Terörist gruplara eylem yapma hakkı sağlanırken Türk bakanların Almanya’da miting yapmalarının engellenmesi, Haziran 2016’da Alman Meclisi’nde sözde Ermeni soykırımına dair kararın alınması, Almanya’dan Türkiye’nin AB üyeliğine karşı son derece sert açıklamalar yapılması, Diyanet İşleri Türk İslam Birliği’nin (DİTİB) ve burada görevli din adamlarının 15 Temmuz hain darbe girişimi sonrasında Almanya’daki FETÖ unsurlarının dezenformasyon ve asılsız iddialarıyla hedef haline getirtilmesi, Cumhurbaşkanı Erdoğan’a açıkça hakaret edilen karikatür ve çizimlerin ifade özgürlüğü iddiasıyla savunulması ve bu suçların anayasadan çıkarılması gibi hususlar da iki ülke ilişkilerinin gerilmesine yol açtı.

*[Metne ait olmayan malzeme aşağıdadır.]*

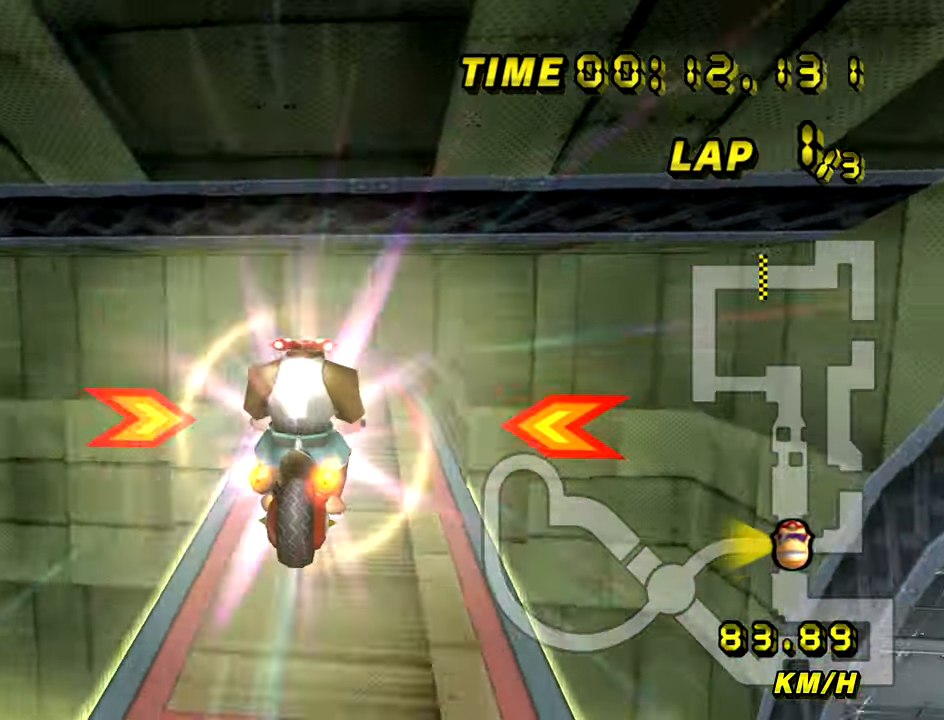
Gameplay with a controller (Nintendo layout); each line is a JSON object with the inputs held at the frame after it. "events" lists button and stick changes between this image and that frame as [ms after this image, input, new state], when the widget could be followed in between. Not read: B L3 R3 X Y Z.
{"buttons": ["A"], "left_stick": "up", "events": []}
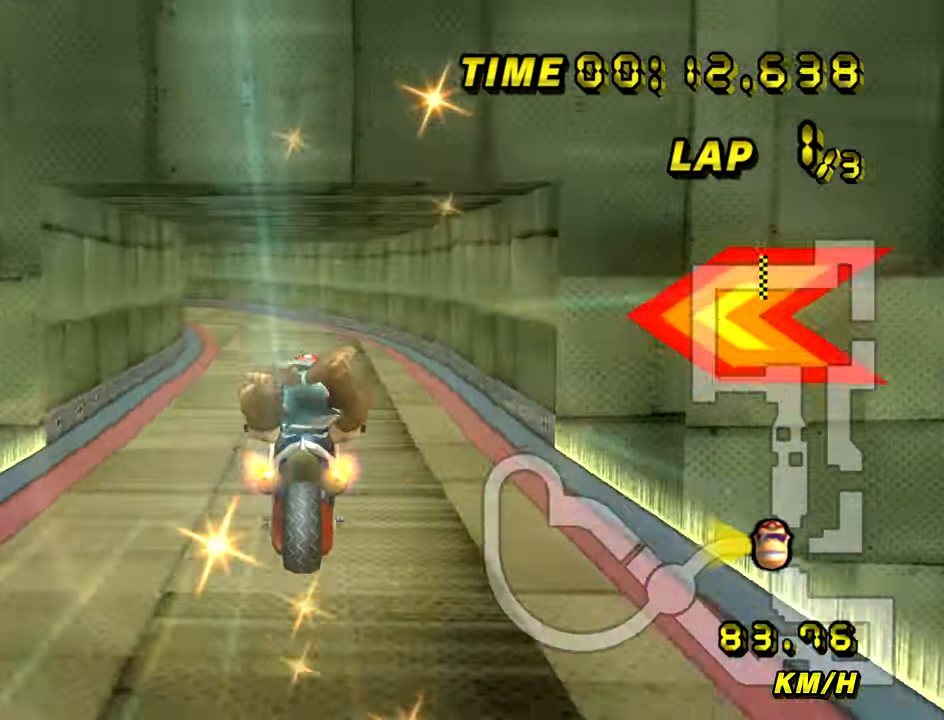
{"buttons": ["A"], "left_stick": "left", "events": [[317, "left_stick", "left"]]}
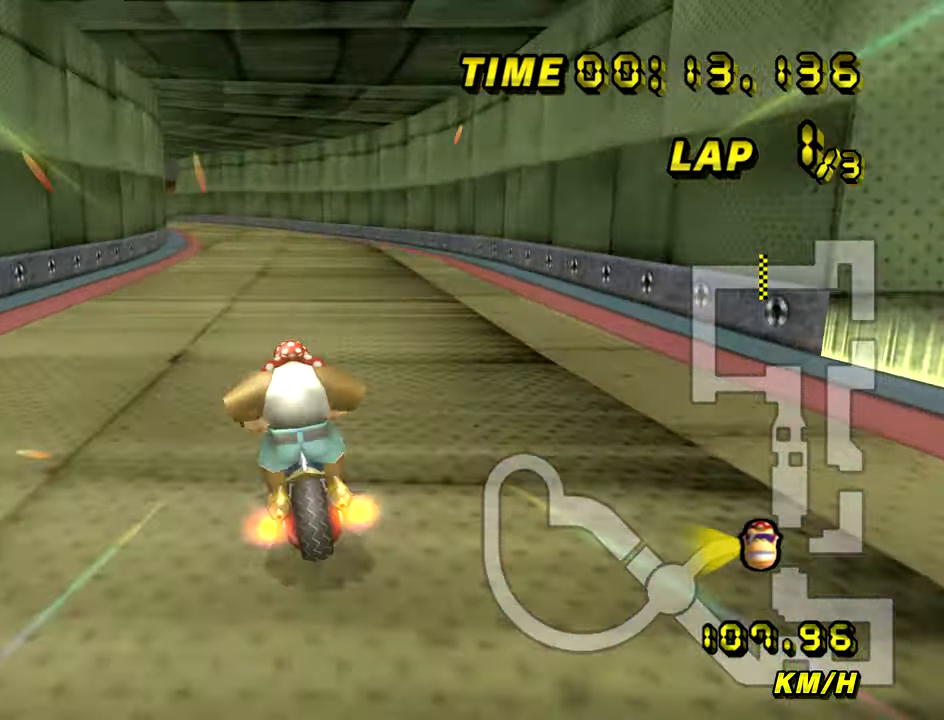
{"buttons": ["A"], "left_stick": "left", "events": []}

Son dönemde ilişkilerin bu denli gerilmesinde Alman medyasının belirleyici bir rolü olduğunu da ifade etmek gerekiyor. Yaşanan tüm bu olumsuz gelişmelerin Alman medyasında katı bir Türkiye ve Erdoğan karşıtlığı üzerinden ele alınıp çarpıtılarak değerlendirilmesi ve kitlelere bu şekilde sunulması, gerek ülkeler gerekse toplumlar nezdinde gerginliğe yol açtı ve bu süreçte en çok ihtiyaç duyulan şey olan “karşılıklı güveni” baltalayarak ilişkileri daha da zehirledi. Alman medyasındaki Türkiye karşıtlığı, kimi zaman daha da müfrit bir hal alarak, Türkiye’deki iç siyaseti yönlendirme çabasına kadar ulaştı. Bunun en açık örneği, Türkiye’deki 16 Nisan referandumu sırasında bazı Alman yayın organlarının açıkça “hayır” propagandası yapmalarıydı. Dahası, bu tablo karşısında, Türkiye’deki bazı medya organları da basın dilini Almanya’da sunulan bu içerikler üzerinden kurgulayarak Almanya’daki bu tarz radikal ve uç unsurların/yayınların dayanağı haline geldi.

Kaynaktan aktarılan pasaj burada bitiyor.